#### WORK ITEM
From the listing below, set down exactly each line beginning with the one containing "IX. SUCCESSION" and ending with the last.

#### DATA TO PROCESS
=-=-=-=-=

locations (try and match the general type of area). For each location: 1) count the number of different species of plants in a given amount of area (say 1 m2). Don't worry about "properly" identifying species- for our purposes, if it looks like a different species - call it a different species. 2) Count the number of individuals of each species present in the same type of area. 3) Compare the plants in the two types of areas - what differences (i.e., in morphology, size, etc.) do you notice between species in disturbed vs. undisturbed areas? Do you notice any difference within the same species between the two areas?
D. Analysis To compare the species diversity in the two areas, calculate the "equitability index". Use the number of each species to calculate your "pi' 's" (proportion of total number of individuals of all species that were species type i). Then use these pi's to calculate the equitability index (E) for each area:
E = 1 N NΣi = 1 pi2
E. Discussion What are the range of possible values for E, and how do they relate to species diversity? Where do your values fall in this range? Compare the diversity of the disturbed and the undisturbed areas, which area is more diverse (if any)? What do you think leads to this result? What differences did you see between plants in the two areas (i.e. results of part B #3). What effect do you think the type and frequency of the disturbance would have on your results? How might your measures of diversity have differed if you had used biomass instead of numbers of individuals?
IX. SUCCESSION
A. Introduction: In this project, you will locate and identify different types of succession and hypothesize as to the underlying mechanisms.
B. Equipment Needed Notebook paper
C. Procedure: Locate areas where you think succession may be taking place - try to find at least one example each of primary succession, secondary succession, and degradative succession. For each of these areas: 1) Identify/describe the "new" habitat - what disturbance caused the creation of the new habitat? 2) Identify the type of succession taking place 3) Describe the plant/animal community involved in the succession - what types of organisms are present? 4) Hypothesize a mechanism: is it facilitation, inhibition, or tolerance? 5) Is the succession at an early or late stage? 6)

=-=-=-=-=

#### ANSWER SECTION
IX. SUCCESSION
A. Introduction: In this project, you will locate and identify different types of succession and hypothesize as to the underlying mechanisms.
B. Equipment Needed Notebook paper
C. Procedure: Locate areas where you think succession may be taking place - try to find at least one example each of primary succession, secondary succession, and degradative succession. For each of these areas: 1) Identify/describe the "new" habitat - what disturbance caused the creation of the new habitat? 2) Identify the type of succession taking place 3) Describe the plant/animal community involved in the succession - what types of organisms are present? 4) Hypothesize a mechanism: is it facilitation, inhibition, or tolerance? 5) Is the succession at an early or late stage? 6)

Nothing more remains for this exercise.